(Collected data entries)
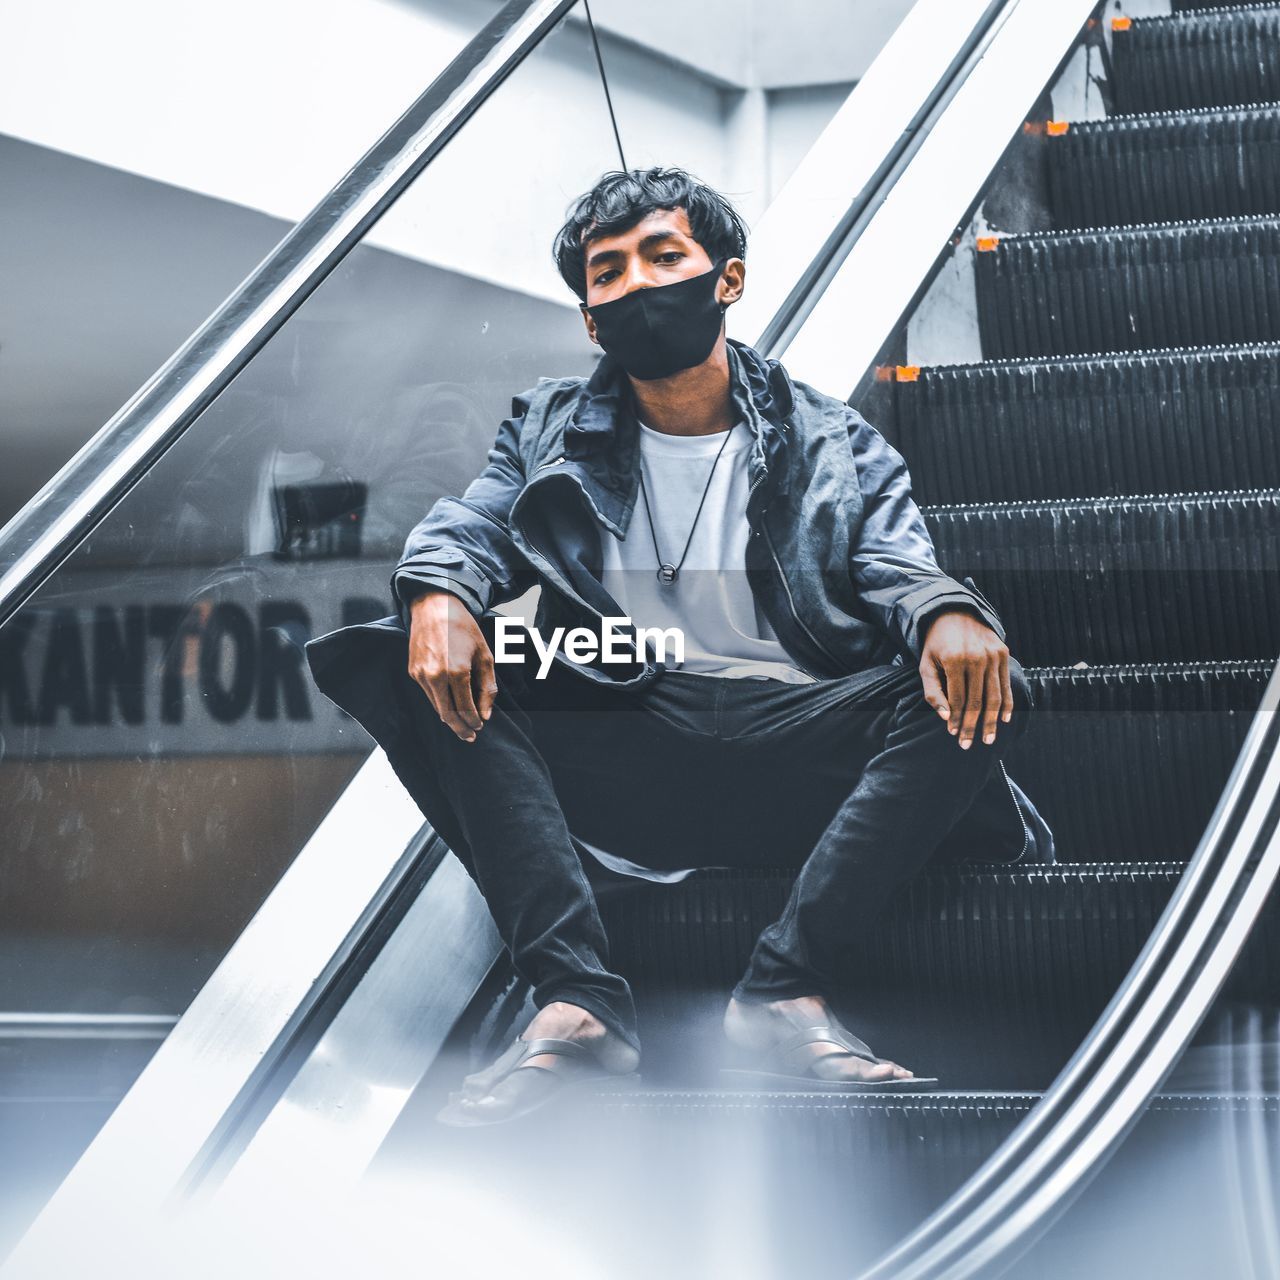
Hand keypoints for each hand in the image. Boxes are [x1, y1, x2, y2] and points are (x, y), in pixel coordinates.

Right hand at [407, 589, 498, 741]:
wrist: (434, 607)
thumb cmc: (464, 629)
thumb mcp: (484, 655)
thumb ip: (487, 687)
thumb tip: (486, 714)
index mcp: (456, 672)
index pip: (465, 709)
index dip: (474, 721)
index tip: (480, 726)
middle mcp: (435, 676)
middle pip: (448, 715)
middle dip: (460, 728)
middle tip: (470, 737)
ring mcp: (421, 675)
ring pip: (436, 707)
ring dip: (449, 719)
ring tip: (461, 726)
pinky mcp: (413, 672)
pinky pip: (428, 695)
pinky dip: (439, 704)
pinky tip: (449, 706)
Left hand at [918, 609, 1012, 748]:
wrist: (954, 612)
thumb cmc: (936, 644)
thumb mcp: (926, 665)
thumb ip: (932, 692)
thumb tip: (946, 718)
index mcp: (955, 660)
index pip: (958, 699)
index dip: (956, 720)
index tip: (954, 735)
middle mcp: (977, 657)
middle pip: (977, 701)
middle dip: (972, 726)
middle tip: (968, 745)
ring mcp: (993, 655)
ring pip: (994, 696)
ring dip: (991, 721)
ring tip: (987, 739)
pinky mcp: (1003, 653)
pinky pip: (1006, 684)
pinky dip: (1007, 704)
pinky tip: (1003, 720)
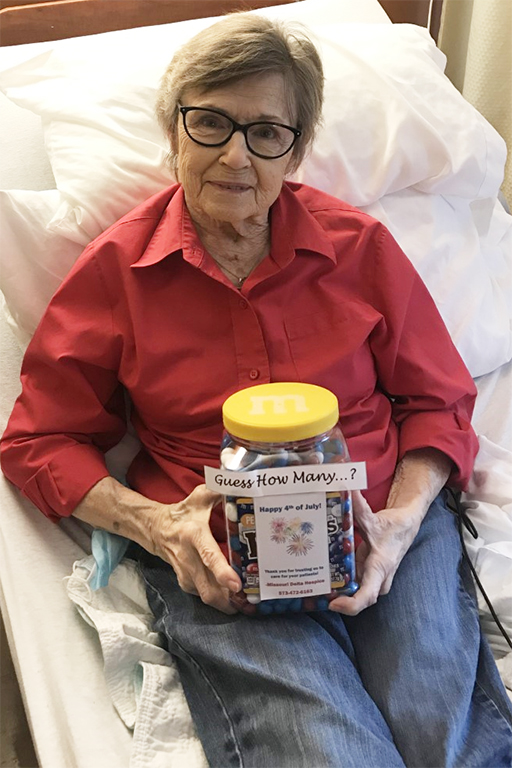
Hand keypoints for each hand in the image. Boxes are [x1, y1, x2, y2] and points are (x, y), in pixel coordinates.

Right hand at [149, 484, 240, 613]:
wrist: (157, 529)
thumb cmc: (184, 513)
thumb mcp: (200, 497)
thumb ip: (220, 490)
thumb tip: (243, 483)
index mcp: (194, 535)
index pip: (208, 556)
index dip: (222, 572)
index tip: (237, 584)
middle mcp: (188, 557)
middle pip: (208, 587)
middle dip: (230, 600)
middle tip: (252, 604)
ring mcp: (185, 573)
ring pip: (206, 596)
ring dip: (226, 604)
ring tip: (248, 607)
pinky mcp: (185, 583)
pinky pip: (203, 596)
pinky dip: (219, 601)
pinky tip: (235, 602)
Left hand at [328, 490, 422, 615]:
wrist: (406, 527)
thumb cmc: (391, 527)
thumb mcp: (373, 519)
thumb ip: (357, 506)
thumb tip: (345, 488)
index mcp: (380, 568)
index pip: (367, 596)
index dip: (350, 605)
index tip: (334, 603)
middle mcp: (379, 579)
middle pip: (358, 600)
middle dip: (337, 600)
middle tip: (316, 594)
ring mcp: (374, 580)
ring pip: (355, 593)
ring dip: (337, 592)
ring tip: (315, 587)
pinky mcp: (368, 577)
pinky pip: (354, 586)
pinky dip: (340, 584)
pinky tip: (323, 579)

# WHAT YOU NEED TO DO:
None of the pictures should be carried over when the data above is transcribed exactly.

# WRITTEN SOLUTION:
Hand keypoints for each hand in the image. Boxes are [x1, y1, x2, y2] and points are (x, y), in pixel coordinates.

Right hand at [407, 589, 498, 741]:
wrist: (434, 607)
thumb cmc: (464, 629)
thumb mcp: (484, 655)
thumb ip: (487, 687)
thumb tip: (486, 714)
index mcp: (456, 672)
index pip: (465, 709)
index dip: (474, 721)
index tip: (480, 726)
middle mcp: (435, 676)
middle pip: (448, 715)
middle dip: (460, 728)
middle tip: (470, 737)
ring mcp: (421, 675)
ring pip: (436, 707)
ring dip: (449, 719)
ring tip: (461, 726)
pinky mcp: (413, 672)
pinky pip: (428, 695)
pinky dip: (439, 704)
pinky tip: (449, 706)
Left hand at [918, 609, 1012, 748]:
wrist: (954, 612)
thumb cmc: (936, 644)
thumb mcp: (926, 665)
thumb ip: (932, 692)
thumb tip: (946, 718)
index mcp: (955, 660)
index pip: (958, 699)
index dip: (956, 720)
index tip: (954, 735)
middle mcp: (977, 657)
middle pip: (977, 701)
middle dip: (972, 726)
middle tip: (968, 745)
ring mcp: (993, 655)
ring pip: (994, 696)
ring dip: (991, 721)
ring tip: (987, 739)
pinky mcp: (1003, 653)
pinky pip: (1006, 684)
pinky dip: (1007, 704)
pinky tip: (1003, 720)
Hand keypoints for each hand in the image. Boxes are [x1, y1, x2, y2] and points are (x, y), in pixel coordinates.

Right hand at [149, 484, 240, 613]:
wrist: (157, 529)
thumb cmc: (184, 513)
thumb mcp: (200, 497)
thumb ip: (220, 490)
thumb tip: (243, 483)
index mcp: (194, 535)
index pip: (208, 556)
index dip: (222, 572)
index tip: (237, 584)
middle mcp: (188, 557)
middle pip: (208, 587)
middle dip: (230, 600)
middle tip: (252, 604)
ring mcp: (185, 573)
ring pip: (206, 596)
ring dip: (226, 604)
ring tip: (248, 607)
pinky mcp: (185, 583)
pinky pip: (203, 596)
pinky dip: (219, 601)
pinky tip: (235, 602)
Left hand at [328, 490, 422, 615]:
wrist: (406, 527)
thumb cmc: (391, 527)
thumb mcp: (373, 519)
thumb ip: (357, 506)
thumb tip: (345, 488)
index mcp: (380, 568)
index pip: (367, 596)
index dip: (350, 605)
index tip: (334, 603)
middle mcp: (379, 579)
middle pip: (358, 600)
middle dip: (337, 600)
middle tip: (316, 594)
ring mcp: (374, 580)
ring pip: (355, 593)
ring dip: (337, 592)
ring tip: (315, 587)
pinky mcp: (368, 577)
pinky pip: (354, 586)
pinky dip: (340, 584)
pinky tip: (323, 579)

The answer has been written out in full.